OTTAWA — The Mounties are not disputing a report that they have identified more than 1,000 cases of missing and murdered aboriginal women and girls — hundreds more than previously thought.
The Aboriginal Peoples Television Network, citing an anonymous source, reported that the RCMP arrived at their tally after contacting more than 200 other police forces across the country.
APTN also reported the Public Safety Department is sitting on a copy of the RCMP report, which the network says was supposed to come out March 31.
Supt. Tyler Bates, director of national aboriginal policing and crime prevention services, referred questions to the RCMP’s media relations office in Ottawa, which did not deny the APTN report.
But Sgt. Julie Gagnon says the RCMP report is not finalized and it would be premature for her to comment further.

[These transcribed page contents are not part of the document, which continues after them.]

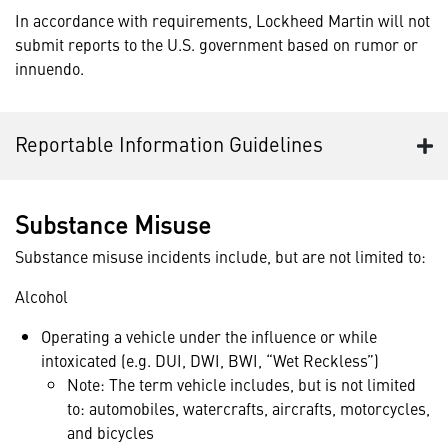
In accordance with requirements, Lockheed Martin will not
submit reports to the U.S. government based on rumor or
innuendo.
Reportable Information Guidelines
Substance Misuse
Substance misuse incidents include, but are not limited to:
Alcohol
Operating a vehicle under the influence or while
intoxicated (e.g. DUI, DWI, BWI, “Wet Reckless”)
Note: The term vehicle includes, but is not limited
to: automobiles, watercrafts, aircrafts, motorcycles,
and bicycles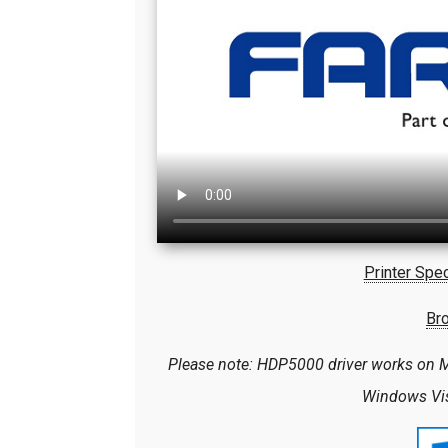
Printer Spec
Br
Please note: HDP5000 driver works on M
Windows Vist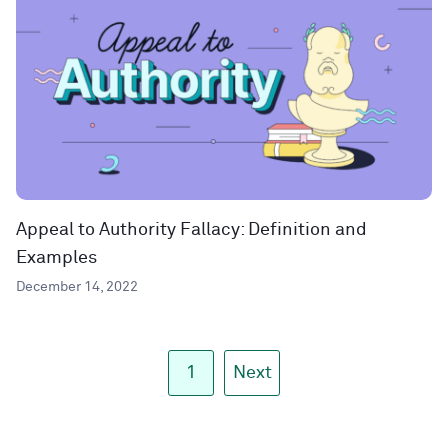
Appeal to Authority Fallacy: Definition and
Examples
December 14, 2022
1
Next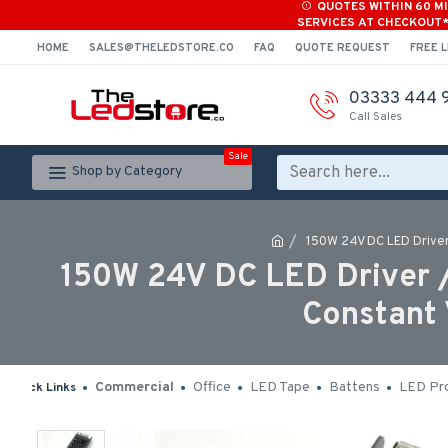
QUOTES WITHIN 60 M
SERVICES AT CHECKOUT
HOME
SALES@THELEDSTORE.CO
FAQ
QUOTE REQUEST
FREE L
03333 444 
Call Sales
Sale
Shop by Category
150W 24V DC LED Driver
150W 24V DC LED Driver 
Constant 
Commercial
Office
LED Tape
Battens
LED Pro
Quick Links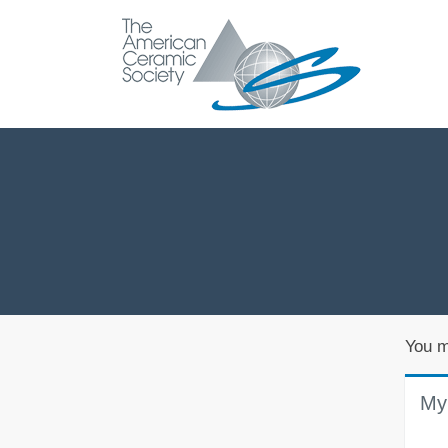
You m
My 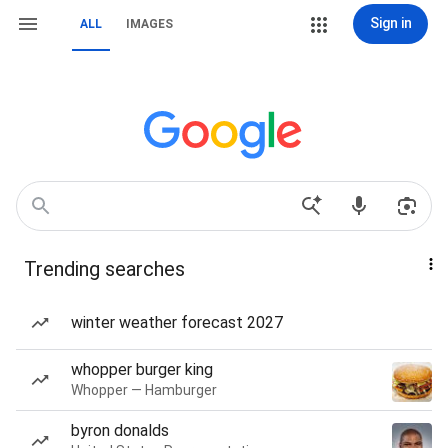
Sign in
ALL
IMAGES
Trending searches
winter weather forecast 2027
whopper burger king
Whopper — Hamburger
byron donalds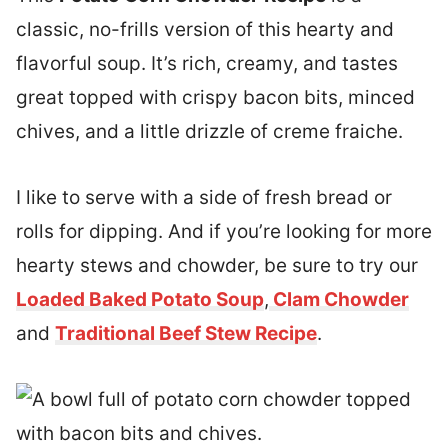
classic, no-frills version of this hearty and
flavorful soup. It’s rich, creamy, and tastes
great topped with crispy bacon bits, minced
chives, and a little drizzle of creme fraiche.
I like to serve with a side of fresh bread or
rolls for dipping. And if you’re looking for more
hearty stews and chowder, be sure to try our
Loaded Baked Potato Soup
,
Clam Chowder
and
Traditional Beef Stew Recipe
.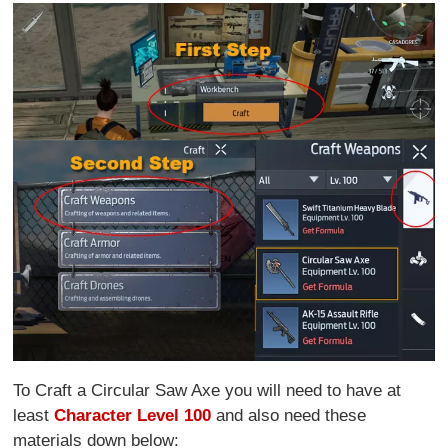
To Craft a Circular Saw Axe you will need to have at
least
Character Level 100
and also need these
materials down below: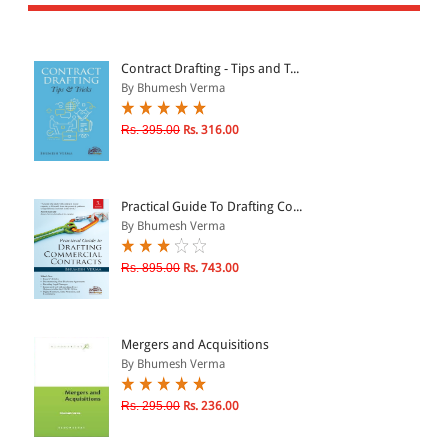
All Products
EBC Products
Contract Drafting - Tips and T...
By Bhumesh Verma
JURISDICTION
Rs. 395.00
Rs. 316.00
Indian
International
Practical Guide To Drafting Co...
By Bhumesh Verma
Rs. 895.00
Rs. 743.00
CATEGORY
JOURNALS
LAW BOOKS
Mergers and Acquisitions
By Bhumesh Verma
TEXT BOOKS
BARE ACTS
Rs. 295.00
Rs. 236.00
eBOOKS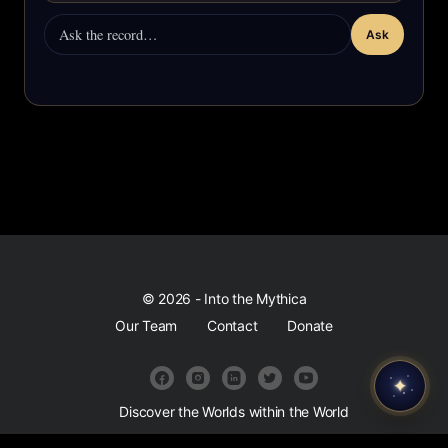
Ask
© 2026 - Into the Mythica
Our Team
Contact
Donate
✦
Discover the Worlds within the World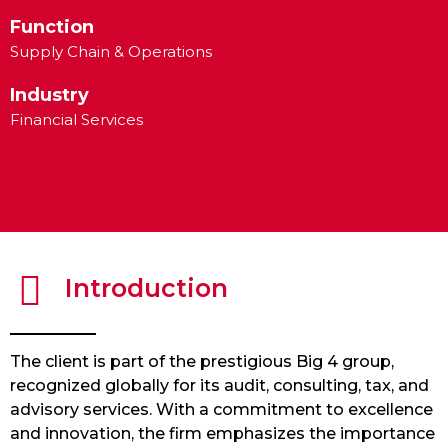
Function
Supply Chain & Operations
Industry
Financial Services
Introduction
The client is part of the prestigious Big 4 group,
recognized globally for its audit, consulting, tax, and
advisory services. With a commitment to excellence
and innovation, the firm emphasizes the importance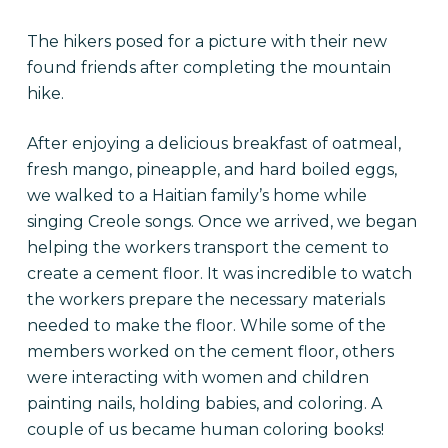
The hikers posed for a picture with their new
found friends after completing the mountain
hike.
After enjoying a delicious breakfast of oatmeal,
fresh mango, pineapple, and hard boiled eggs,
we walked to a Haitian family’s home while
singing Creole songs. Once we arrived, we began
helping the workers transport the cement to
create a cement floor. It was incredible to watch
the workers prepare the necessary materials
needed to make the floor. While some of the
members worked on the cement floor, others
were interacting with women and children
painting nails, holding babies, and coloring. A
couple of us became human coloring books!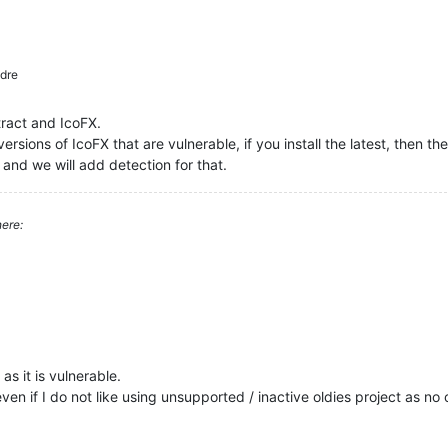
dre
tract and IcoFX.
ersions of IcoFX that are vulnerable, if you install the latest, then the
 and we will add detection for that.
ere:
s it is vulnerable.
even if I do not like using unsupported / inactive oldies project as no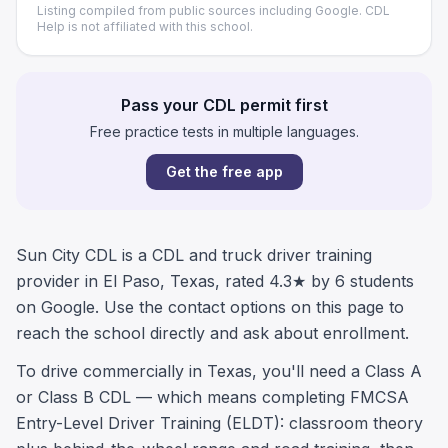
Listing compiled from public sources including Google. CDL
Help is not affiliated with this school.
Pass your CDL permit first
Free practice tests in multiple languages.
Get the free app
Sun City CDL is a CDL and truck driver training
provider in El Paso, Texas, rated 4.3★ by 6 students
on Google. Use the contact options on this page to
reach the school directly and ask about enrollment.
To drive commercially in Texas, you'll need a Class A
or Class B CDL — which means completing FMCSA
Entry-Level Driver Training (ELDT): classroom theory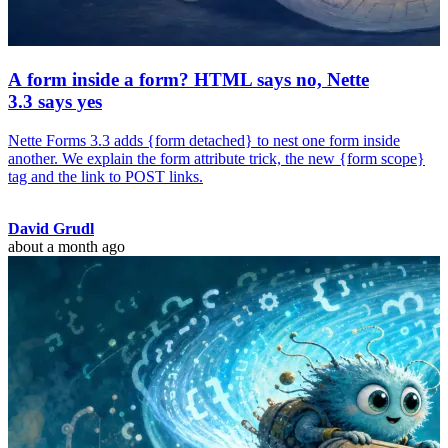
A form inside a form? HTML says no, Nette
3.3 says yes
Nette Forms 3.3 adds {form detached} to nest one form inside
another. We explain the form attribute trick, the new {form scope}
tag and the link to POST links.
David Grudl
about a month ago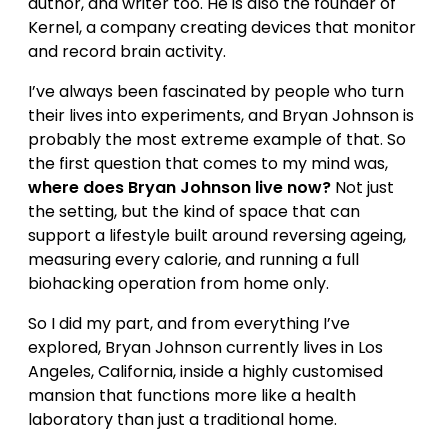
author, and writer too. He is also the founder of
Kernel, a company creating devices that monitor
and record brain activity.
I’ve always been fascinated by people who turn
their lives into experiments, and Bryan Johnson is
probably the most extreme example of that. So
the first question that comes to my mind was,
where does Bryan Johnson live now?
Not just
the setting, but the kind of space that can
support a lifestyle built around reversing ageing,
measuring every calorie, and running a full
biohacking operation from home only.
So I did my part, and from everything I’ve
explored, Bryan Johnson currently lives in Los
Angeles, California, inside a highly customised
mansion that functions more like a health
laboratory than just a traditional home.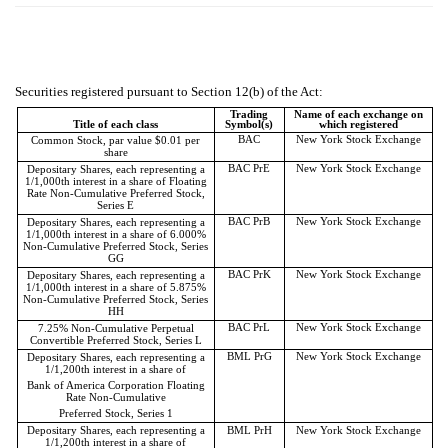
Securities registered pursuant to Section 12(b) of the Act:
Trading
Name of each exchange on
Title of each class
Symbol(s)
which registered
BAC
New York Stock Exchange
Common Stock, par value $0.01 per
share
BAC PrE
New York Stock Exchange
Depositary Shares, each representing a
1/1,000th interest in a share of Floating
Rate Non-Cumulative Preferred Stock,
Series E
BAC PrB
New York Stock Exchange
Depositary Shares, each representing a
1/1,000th interest in a share of 6.000%
Non-Cumulative Preferred Stock, Series
GG
BAC PrK
New York Stock Exchange
Depositary Shares, each representing a
1/1,000th interest in a share of 5.875%
Non-Cumulative Preferred Stock, Series
HH
BAC PrL
New York Stock Exchange
7.25% Non-Cumulative Perpetual
Convertible Preferred Stock, Series L
BML PrG
New York Stock Exchange
Depositary Shares, each representing a
1/1,200th interest in a share of
Bank of America Corporation Floating
Rate Non-Cumulative
Preferred Stock, Series 1
Depositary Shares, each representing a
BML PrH
New York Stock Exchange
1/1,200th interest in a share of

“The RCMP is currently completing a national operational review to gain the most accurate account to date of missing and murdered aboriginal women in Canada,” she wrote in an email Thursday.
“This initiative will help the RCMP and its partners identify the risk and vulnerability factors associated with missing and murdered aboriginal women to guide us in the development of future prevention, intervention and enforcement policies and initiatives with the intent of reducing violence against aboriginal women and girls.”
Public Safety has yet to respond to questions.
Earlier this year, the RCMP said it completed a “comprehensive file review” of more than 400 murdered and missing aboriginal women and girls within its jurisdiction, and would keep looking into other outstanding cases.
Briefing notes obtained by The Canadian Press under the Access to Information Act show the national police force has reviewed 327 homicide files and 90 missing-persons cases involving aboriginal females.
The Native Women’s Association of Canada has said it is aware of even more cases of murdered and missing aboriginal women and girls than the RCMP tally.